### [PROVIDED PASSAGE]
Part 4: Understanding the Data Flow (5 minutes)¶
The Complete Pipeline¶
Here's what happens when you run the application:
1. User Input (text)
"These headphones are amazing!"
↓
2. PromptTemplate
Creates prompt with JSON format instructions
↓
3. LLMInference
Sends to model → Returns JSON string
↓
4. Decoder
Parses JSON string → Extracts individual fields
{sentiment: "positive", confidence: 0.95, ...}
↓
5. Construct
Builds ReviewSentiment object from fields
ReviewSentiment(sentiment="positive", confidence=0.95, ...)
↓
6. Output (ReviewSentiment)
Validated, typed data ready for downstream use
Key insight: Each step has a single, focused responsibility: - PromptTemplate - Format instructions - LLMInference - Get AI response - Decoder - Parse structured data - Construct - Validate and type
This separation makes each step testable and reusable.
Note: You could simplify this by having the LLM return {"result": {...}} and using Decoder to output directly to a ReviewSentiment variable, skipping the Construct step. However, this tutorial demonstrates both steps separately so you understand when to use each:
- Decoder - When you need to parse text and extract individual fields
- Construct - When you need to build typed objects from already-extracted data
In practice, use the approach that best fits your use case.

### [DATASET EXCERPTS]
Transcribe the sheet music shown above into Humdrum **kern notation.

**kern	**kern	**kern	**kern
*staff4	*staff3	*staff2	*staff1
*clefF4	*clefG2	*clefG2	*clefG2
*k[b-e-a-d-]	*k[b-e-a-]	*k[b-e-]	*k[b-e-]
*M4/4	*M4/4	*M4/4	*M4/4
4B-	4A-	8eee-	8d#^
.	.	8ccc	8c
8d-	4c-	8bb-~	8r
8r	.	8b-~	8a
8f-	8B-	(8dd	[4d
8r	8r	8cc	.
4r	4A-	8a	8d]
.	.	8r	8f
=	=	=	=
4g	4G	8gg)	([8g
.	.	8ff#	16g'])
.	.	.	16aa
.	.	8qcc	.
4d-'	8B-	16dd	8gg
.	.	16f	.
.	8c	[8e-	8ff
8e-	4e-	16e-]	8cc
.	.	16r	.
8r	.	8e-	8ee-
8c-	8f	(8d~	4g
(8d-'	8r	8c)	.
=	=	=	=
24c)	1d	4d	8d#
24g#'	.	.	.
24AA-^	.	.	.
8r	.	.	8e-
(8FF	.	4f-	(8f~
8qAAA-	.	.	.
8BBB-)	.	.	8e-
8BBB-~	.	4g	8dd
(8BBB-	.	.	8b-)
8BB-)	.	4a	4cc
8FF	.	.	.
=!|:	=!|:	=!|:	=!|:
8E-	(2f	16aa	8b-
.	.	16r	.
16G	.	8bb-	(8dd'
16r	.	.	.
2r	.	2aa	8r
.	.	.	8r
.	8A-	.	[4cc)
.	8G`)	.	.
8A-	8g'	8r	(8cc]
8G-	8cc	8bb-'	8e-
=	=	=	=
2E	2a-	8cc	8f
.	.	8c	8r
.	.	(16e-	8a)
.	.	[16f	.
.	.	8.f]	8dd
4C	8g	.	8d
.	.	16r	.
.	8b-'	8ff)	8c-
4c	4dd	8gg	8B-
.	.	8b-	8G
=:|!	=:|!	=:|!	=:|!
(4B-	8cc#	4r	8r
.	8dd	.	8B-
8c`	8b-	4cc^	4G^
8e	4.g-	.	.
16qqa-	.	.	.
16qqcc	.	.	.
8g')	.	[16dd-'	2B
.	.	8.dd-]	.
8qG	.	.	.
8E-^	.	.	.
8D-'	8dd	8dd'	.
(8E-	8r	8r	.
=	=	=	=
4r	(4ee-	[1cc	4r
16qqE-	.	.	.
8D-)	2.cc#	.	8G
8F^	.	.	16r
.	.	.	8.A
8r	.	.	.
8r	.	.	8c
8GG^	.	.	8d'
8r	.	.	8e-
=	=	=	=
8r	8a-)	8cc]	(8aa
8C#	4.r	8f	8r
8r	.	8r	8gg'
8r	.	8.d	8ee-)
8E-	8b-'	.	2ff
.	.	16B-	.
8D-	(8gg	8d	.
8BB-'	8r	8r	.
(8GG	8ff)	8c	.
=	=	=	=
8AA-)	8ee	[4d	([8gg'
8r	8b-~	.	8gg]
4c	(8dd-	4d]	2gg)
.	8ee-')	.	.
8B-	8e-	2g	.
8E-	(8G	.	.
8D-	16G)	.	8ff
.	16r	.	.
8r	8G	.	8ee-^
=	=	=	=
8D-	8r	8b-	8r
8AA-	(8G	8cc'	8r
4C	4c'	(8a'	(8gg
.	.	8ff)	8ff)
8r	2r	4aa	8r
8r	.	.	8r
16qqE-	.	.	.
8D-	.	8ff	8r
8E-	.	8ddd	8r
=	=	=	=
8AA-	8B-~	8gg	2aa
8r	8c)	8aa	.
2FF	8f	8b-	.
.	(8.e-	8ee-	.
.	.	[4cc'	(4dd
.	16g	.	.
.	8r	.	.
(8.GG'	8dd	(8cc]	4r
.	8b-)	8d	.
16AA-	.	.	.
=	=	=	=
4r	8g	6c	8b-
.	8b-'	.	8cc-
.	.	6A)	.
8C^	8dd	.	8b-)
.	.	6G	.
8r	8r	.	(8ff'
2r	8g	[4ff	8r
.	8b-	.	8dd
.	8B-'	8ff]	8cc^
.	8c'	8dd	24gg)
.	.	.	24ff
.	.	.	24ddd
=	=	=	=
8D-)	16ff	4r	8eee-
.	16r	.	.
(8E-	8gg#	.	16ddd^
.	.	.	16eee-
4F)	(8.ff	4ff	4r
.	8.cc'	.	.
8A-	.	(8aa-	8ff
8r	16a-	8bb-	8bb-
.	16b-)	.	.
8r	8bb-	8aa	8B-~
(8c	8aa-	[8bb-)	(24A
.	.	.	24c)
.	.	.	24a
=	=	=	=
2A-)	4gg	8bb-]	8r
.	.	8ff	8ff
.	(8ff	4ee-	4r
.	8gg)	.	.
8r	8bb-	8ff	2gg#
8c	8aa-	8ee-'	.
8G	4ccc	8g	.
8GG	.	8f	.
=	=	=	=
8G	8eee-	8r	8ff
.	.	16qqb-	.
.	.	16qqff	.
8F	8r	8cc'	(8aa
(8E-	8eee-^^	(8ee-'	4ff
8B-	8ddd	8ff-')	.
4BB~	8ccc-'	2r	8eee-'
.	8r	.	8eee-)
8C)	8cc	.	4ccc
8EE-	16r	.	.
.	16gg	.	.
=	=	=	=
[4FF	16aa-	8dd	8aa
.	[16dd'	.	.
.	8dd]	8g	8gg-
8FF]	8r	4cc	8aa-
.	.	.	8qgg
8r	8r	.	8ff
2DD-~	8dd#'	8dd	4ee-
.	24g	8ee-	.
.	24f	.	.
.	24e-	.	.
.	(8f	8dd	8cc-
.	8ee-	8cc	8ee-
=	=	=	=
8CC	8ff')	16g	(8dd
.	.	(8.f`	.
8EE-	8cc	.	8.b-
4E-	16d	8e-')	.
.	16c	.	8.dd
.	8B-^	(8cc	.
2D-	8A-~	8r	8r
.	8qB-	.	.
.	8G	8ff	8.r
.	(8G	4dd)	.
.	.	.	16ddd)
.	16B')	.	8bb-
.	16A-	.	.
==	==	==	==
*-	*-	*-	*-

### [SET OF TASKS]
A - List, in order, the numbered stages of the pipeline described in the data flow section.
B - According to the data flow section, what does the Decoder stage do?

### [RESPONSES TO THE TASKS]
A -
1. User Input (text)
2. PromptTemplate
3. LLMInference
4. Decoder
5. Construct
6. Output (ReviewSentiment)

B - It parses the JSON string and extracts the individual fields.